Or: Mr. Spinneyhead drives the Bogle
It’s nearly Bogle time again. I’m going to try and blog Bogle in surreal time this year, with photos if I can borrow a digital camera. In the meantime, this is a little reminisce from Bogle ’99 (or maybe 2000, it’s all a blur)
You’ve got to have traditions. Everyone needs some traditions. Something you can reminisce about (and bore/ confuse the spouses and partners gained in the intervening period) when you all meet up years later. Bogle is one of my traditions.
The Bogle itself started some thirty five years ago as a pub crawl of epic proportions for Manchester students. The late twentieth century nannying instincts overcame it and it devolved into merely a sponsored walk of epic proportions. (Fifty five miles and hundreds of walkers, making it one of the largest events of its type.) My first contact with the beast was in 1990, when I was stupid enough to walk it and finish it. The experience taught me an important lesson, and ever since I’ve been involved in the support operations but not the slog.
I collected one of the minibuses- Playbus 2- on Friday afternoon and immediately used it to do my shopping. Upon return to UMIST Students Association, home base for the exercise, I did my first bit of waiting. Months of planning go into this thing and then on the day everything is in place by five PM. Which is annoying, as the walkers don’t set off until nine. I wandered around the building.
Downstairs, Tim was playing records and putting together a Stroll selection. Over the following day it would encompass Walking On Sunshine, Road To Nowhere, These Boots Were Made For Walking, Walk On By, Stuck In The Middle With You and Step On.
Upstairs, Ickle Paul and Louise were playing Battle of Britain, with a great big map of the route and markers for all the vehicles and the first and last walkers. Later in the night they donned the tin helmets and handlebar moustaches and were heard sending messages with a few too many ‘What Ho’s and ‘Old Chap’s in them. I set up the coffee maker and became a temporary hero.
More of the old school arrived, then left again because their names weren’t yet on the van or minibus insurance. And finally I was sent out, at ten o’clock. I moaned a lot about being a driver who was stuck on checkpoint two going nowhere, but secretly I enjoyed being in the middle of nowhere with Vicki, Louise and Emily (or was it Louise, Vicki and Emily?), comparing torches and size of Leathermen.
Walkers started arriving at eleven o’clock and stopped at two AM. We left someone else to shut down the checkpoint and I took the girls back to base. There was a tearful goodbye (well, I was sad to see them go) as they were bussed to another checkpoint, then I was sent for pizzas. At this point tiredness takes over and I can’t quite remember what happened. I know I was sent to another checkpoint, I think I drove through Stockport, I may have dreamt the giant Digestive I saw as we went past the McVities factory. I got to lie down on a bench in the bar at half past four. I’m informed that I got some sleep, because Penny was driven out of the building by my snoring.
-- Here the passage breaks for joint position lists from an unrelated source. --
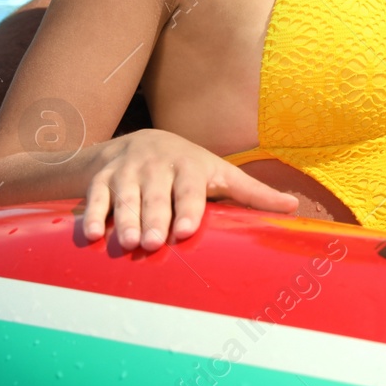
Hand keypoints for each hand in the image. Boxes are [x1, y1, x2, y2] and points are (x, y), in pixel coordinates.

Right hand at [81, 129, 298, 250]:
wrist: (137, 142)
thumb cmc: (189, 167)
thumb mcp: (222, 174)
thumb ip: (254, 193)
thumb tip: (293, 207)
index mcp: (190, 167)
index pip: (190, 189)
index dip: (188, 208)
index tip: (186, 230)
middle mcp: (157, 167)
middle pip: (155, 196)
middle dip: (153, 218)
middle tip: (152, 243)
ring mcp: (127, 172)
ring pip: (124, 197)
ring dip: (123, 220)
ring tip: (126, 243)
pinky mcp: (101, 179)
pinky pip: (95, 198)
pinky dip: (92, 215)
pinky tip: (92, 235)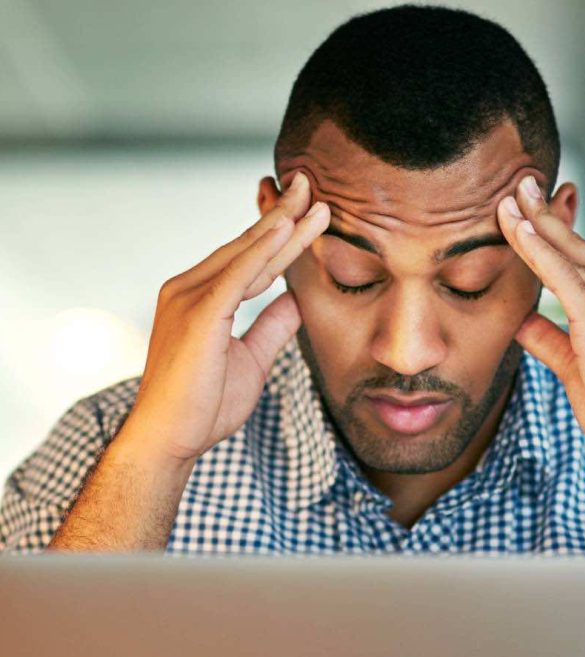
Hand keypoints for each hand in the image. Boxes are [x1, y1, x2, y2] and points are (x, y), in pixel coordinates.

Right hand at [122, 172, 329, 466]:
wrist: (170, 439)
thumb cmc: (205, 404)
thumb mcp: (253, 359)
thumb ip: (272, 326)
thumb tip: (296, 300)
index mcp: (202, 298)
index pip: (251, 260)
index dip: (281, 236)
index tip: (308, 213)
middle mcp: (190, 288)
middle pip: (248, 247)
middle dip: (283, 216)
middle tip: (310, 185)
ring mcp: (189, 297)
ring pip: (245, 254)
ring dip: (281, 225)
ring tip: (311, 197)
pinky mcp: (197, 314)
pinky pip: (236, 276)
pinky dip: (261, 252)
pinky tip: (285, 229)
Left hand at [497, 175, 584, 471]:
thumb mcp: (576, 366)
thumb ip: (548, 338)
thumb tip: (519, 320)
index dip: (558, 233)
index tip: (534, 210)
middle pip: (579, 246)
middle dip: (545, 214)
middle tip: (520, 184)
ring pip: (570, 255)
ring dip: (536, 225)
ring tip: (511, 196)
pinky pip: (564, 277)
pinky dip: (540, 251)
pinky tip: (520, 229)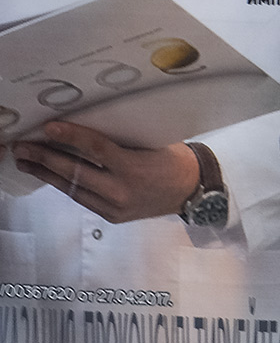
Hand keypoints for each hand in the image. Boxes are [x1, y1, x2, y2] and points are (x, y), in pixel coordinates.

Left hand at [10, 123, 199, 222]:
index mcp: (134, 167)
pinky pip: (81, 199)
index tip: (48, 127)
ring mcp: (115, 206)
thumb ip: (119, 140)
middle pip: (75, 171)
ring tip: (25, 162)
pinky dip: (65, 186)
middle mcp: (122, 189)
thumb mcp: (151, 144)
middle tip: (22, 147)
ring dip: (46, 174)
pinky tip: (51, 176)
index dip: (70, 136)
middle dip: (44, 158)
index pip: (95, 148)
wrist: (192, 190)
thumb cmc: (173, 161)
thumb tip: (83, 129)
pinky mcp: (112, 216)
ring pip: (71, 188)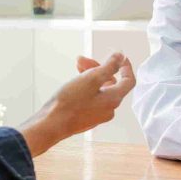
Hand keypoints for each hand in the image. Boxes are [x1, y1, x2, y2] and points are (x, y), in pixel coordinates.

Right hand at [19, 51, 135, 156]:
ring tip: (76, 66)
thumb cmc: (70, 102)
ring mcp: (98, 114)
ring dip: (90, 74)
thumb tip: (121, 57)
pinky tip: (75, 80)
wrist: (51, 124)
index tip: (119, 56)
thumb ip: (109, 66)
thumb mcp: (91, 78)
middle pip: (111, 82)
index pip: (129, 81)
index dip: (125, 66)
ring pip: (99, 88)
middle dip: (98, 67)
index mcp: (113, 99)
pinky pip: (92, 97)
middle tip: (82, 59)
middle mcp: (109, 109)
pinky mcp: (87, 116)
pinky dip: (86, 85)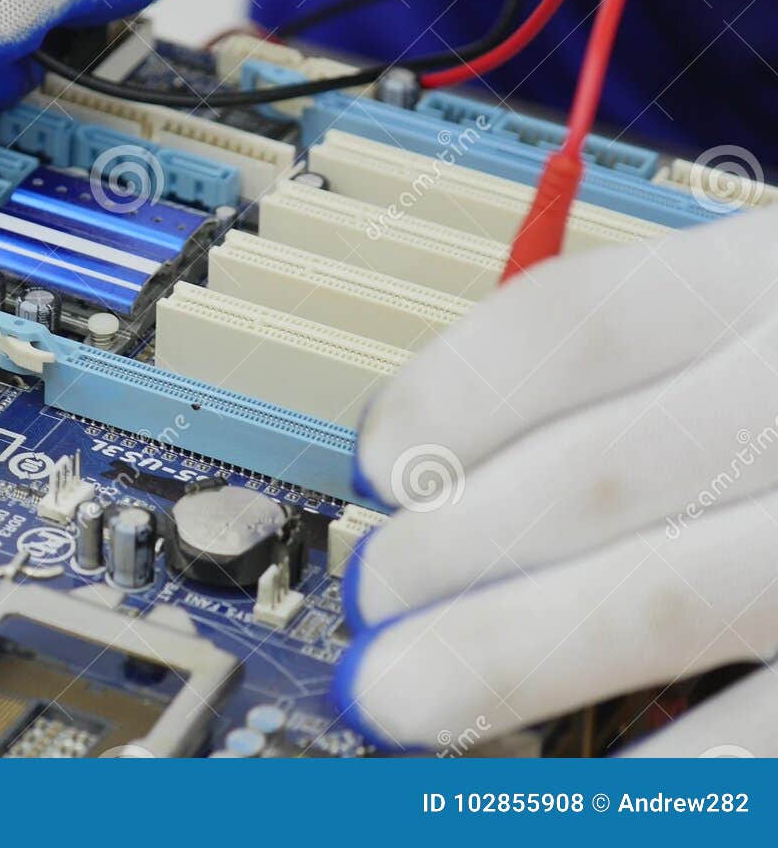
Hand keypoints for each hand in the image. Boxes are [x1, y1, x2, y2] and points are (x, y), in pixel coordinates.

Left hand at [338, 203, 777, 756]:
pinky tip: (598, 786)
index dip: (445, 402)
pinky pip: (773, 726)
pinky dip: (675, 767)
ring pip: (666, 601)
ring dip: (511, 658)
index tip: (375, 461)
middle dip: (451, 556)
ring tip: (406, 699)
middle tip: (375, 605)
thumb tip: (446, 450)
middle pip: (595, 478)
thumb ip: (668, 353)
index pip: (574, 328)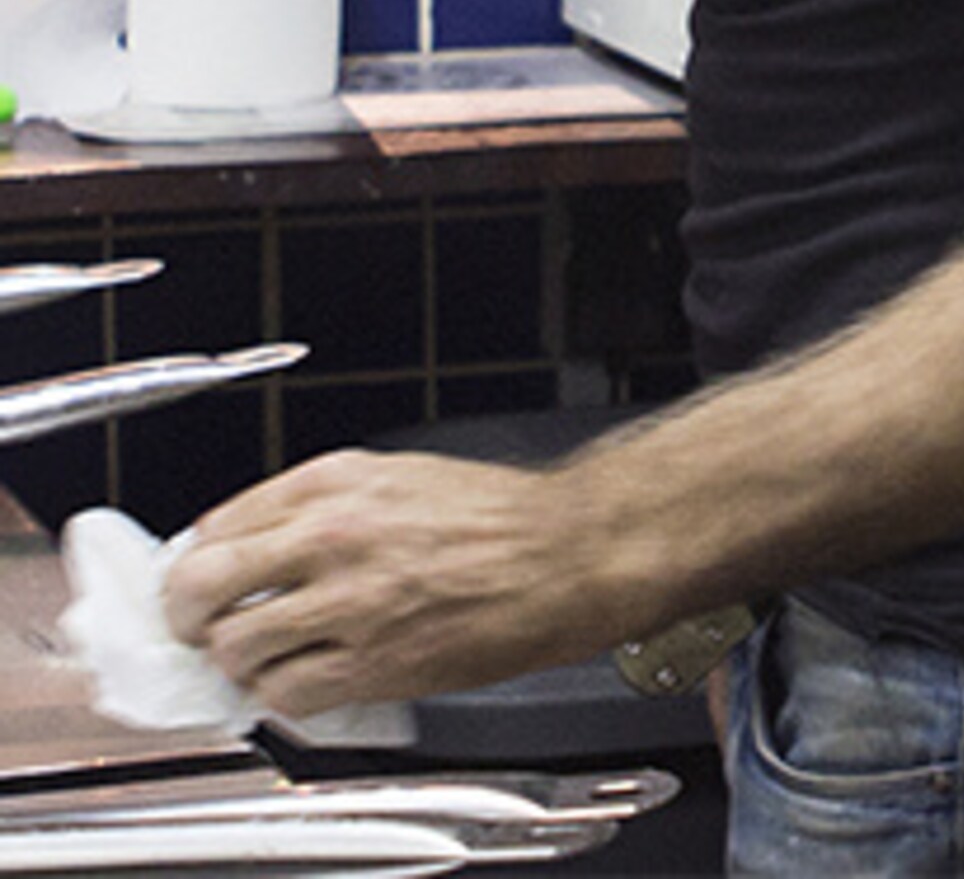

I awoke, perhaps not refreshed, but certainly less likely to sleep at the wheel, at eight. I still had the keys to the minibus, and was becoming possessive. It would be mine for the rest of the Stroll. The old school had returned, having slept in proper beds (bastards!) and the tag team of Jukes, Sims and Pattinson reduced the youngsters to tears of laughter with our witty reminiscences about The Good Old Days. For some reason, the children decided we should do some pointless driving.
I went to checkpoint nine, which was in a pub carpark. But the pub was closed. Then I went to checkpoint ten, which turned out to be checkpoint eleven, so I went back to checkpoint ten via a short cut down a cul-de-sac. Other drivers pointed at me and laughed. At checkpoint ten, another pub carpark, I listened to crap radio and began my fruitless quest for the remaining iced doughnuts. Damian turned up, talked really fast, and went away again. One day I may understand what he was on about. After a while I got bored and made up an excuse to go back to nine.
After this I wasn’t really needed to transport marshals around anymore, so I didn’t get to meet the girls again- and just when they were beginning to put up with me- so I became the Playbus 2 taxi service. By now the radios were being used as much for jokes and insults as anything else. Damian said something about my age which might have been insulting if he still had all his hair.
The last walkers hobbled in at half past six. The bar opened at seven. We made work in the intervening period, then went to get drunk. Quite how I managed to down four pints in my knackered state I don’t know. Bogle was over for another year. There was the return of all the vans and minibuses the next day, through a St. Patrick’s Day traffic jam, but that’s another story.